Air Hockey is game between two people and requires a low-friction air hockey table, two player-held strikers, and a puck. What is key to the game is the smooth and slippery surface of the table allowing the puck to glide in a straight line at a near-constant velocity. Apart from the big playing surface, there is a surrounding rail to prevent the puck and paddles from leaving the table. At the ends there are narrow slots that act as the goals with pockets for the puck return. In order to save manufacturing costs, the material is normally plastic. The only sanctioned tables for competitions, are 8 feet in length. Pucks and strikers also are required to be of a specific size. Tables found with lights on the playing surface and painted rails are not approved for competitions. These are also normally smaller in size, and the game is referred to as mini air hockey.
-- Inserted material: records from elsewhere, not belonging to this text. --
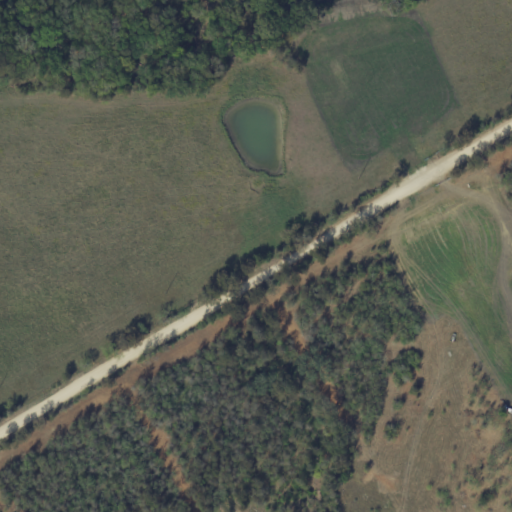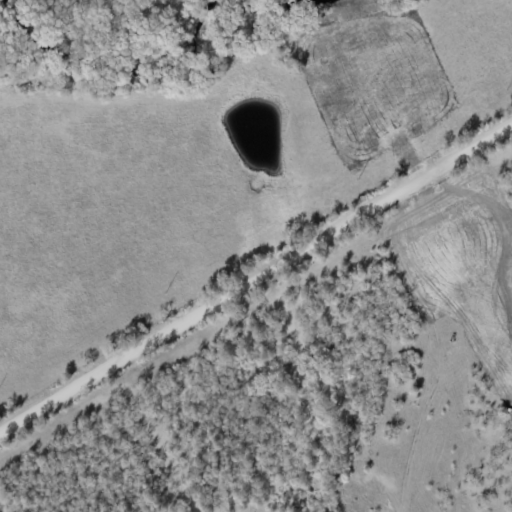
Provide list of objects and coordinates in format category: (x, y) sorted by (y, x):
road: (256, 281)
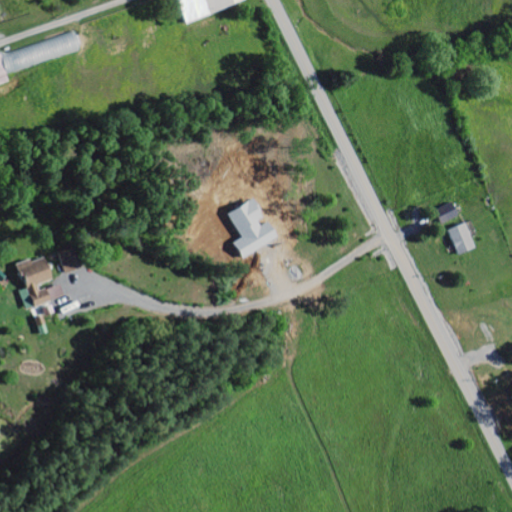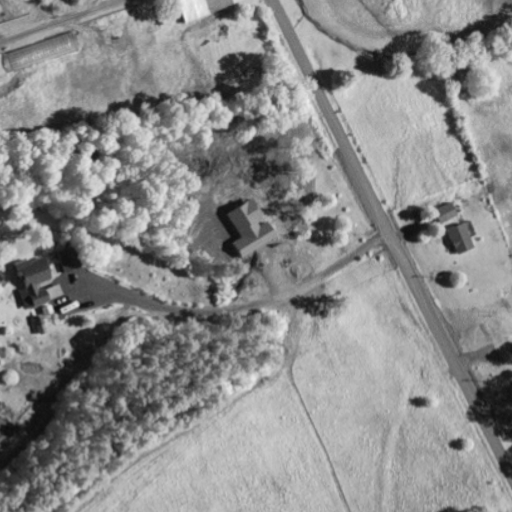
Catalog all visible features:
building: (204, 8)
building: (37, 55)
building: (447, 214)
road: (391, 237)
building: (461, 239)
building: (68, 261)
building: (34, 283)
building: (55, 293)
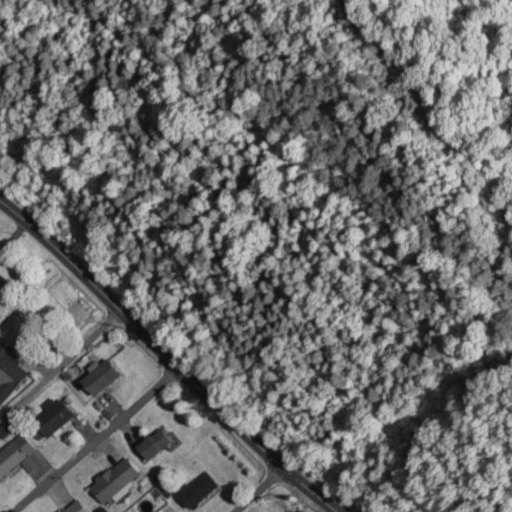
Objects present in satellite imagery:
road: (168, 356)
road: (61, 363)
building: (11, 369)
building: (98, 378)
building: (52, 418)
road: (98, 440)
building: (153, 445)
building: (12, 459)
building: (116, 481)
building: (197, 490)
road: (260, 490)
building: (74, 507)
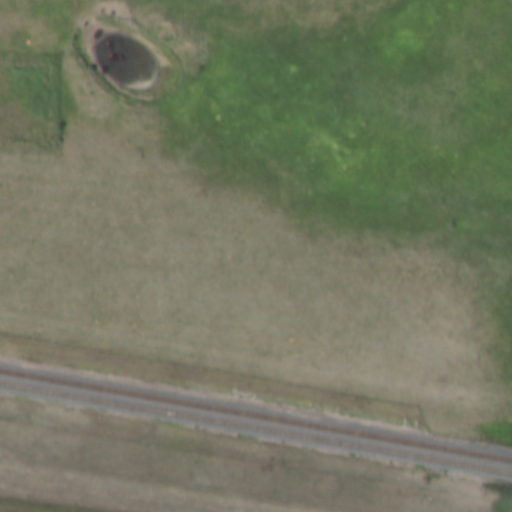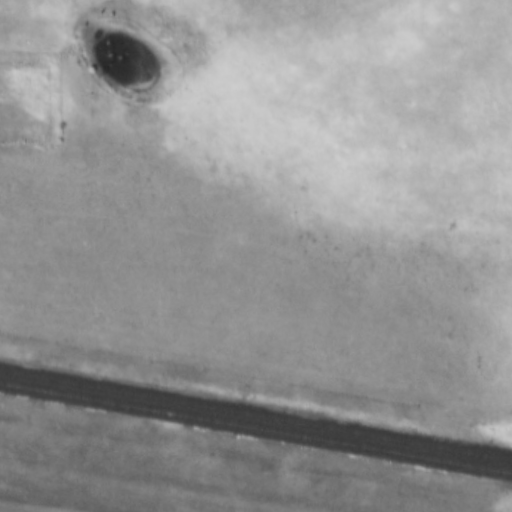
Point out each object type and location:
railway: (256, 416)
railway: (256, 428)
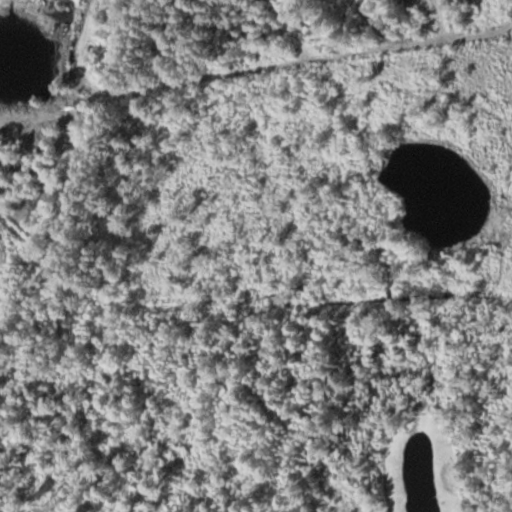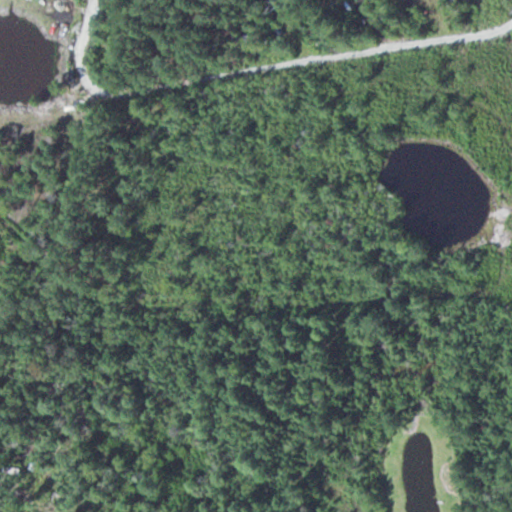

The striker is also called a goalie, a paddle or a mallet, has a flat surface and a nub to hold onto as a player uses it to strike the puck. For competitions, the puck is required to be made of polycarbonate resin. The shape is a flat, round disc, but these can also be other shapes (triangle, hexagon, octagon, or square). As a competitive game, air hockey is a relatively new sport. It was invented in 1969 and after an initial pause, patents were filed for a game with a focus for an abstract version of ice hockey. It was decided back then that the game would appeal more to a larger market and air hockey was marketed to the general public. It took very little time for it to become an immediate success and approximately five years later, substantial interest was generated to take the game to a competitive level.
The World Table Hockey Assocation (WTHA) was established to oversee the disciplines of Air Hockey, Billiard-Hockey, and Rod-hockey Chemoplast. WTHA manages competitions worldwide with the added responsibility of developing the sports. WTHA is based in Brno, Czech Republic.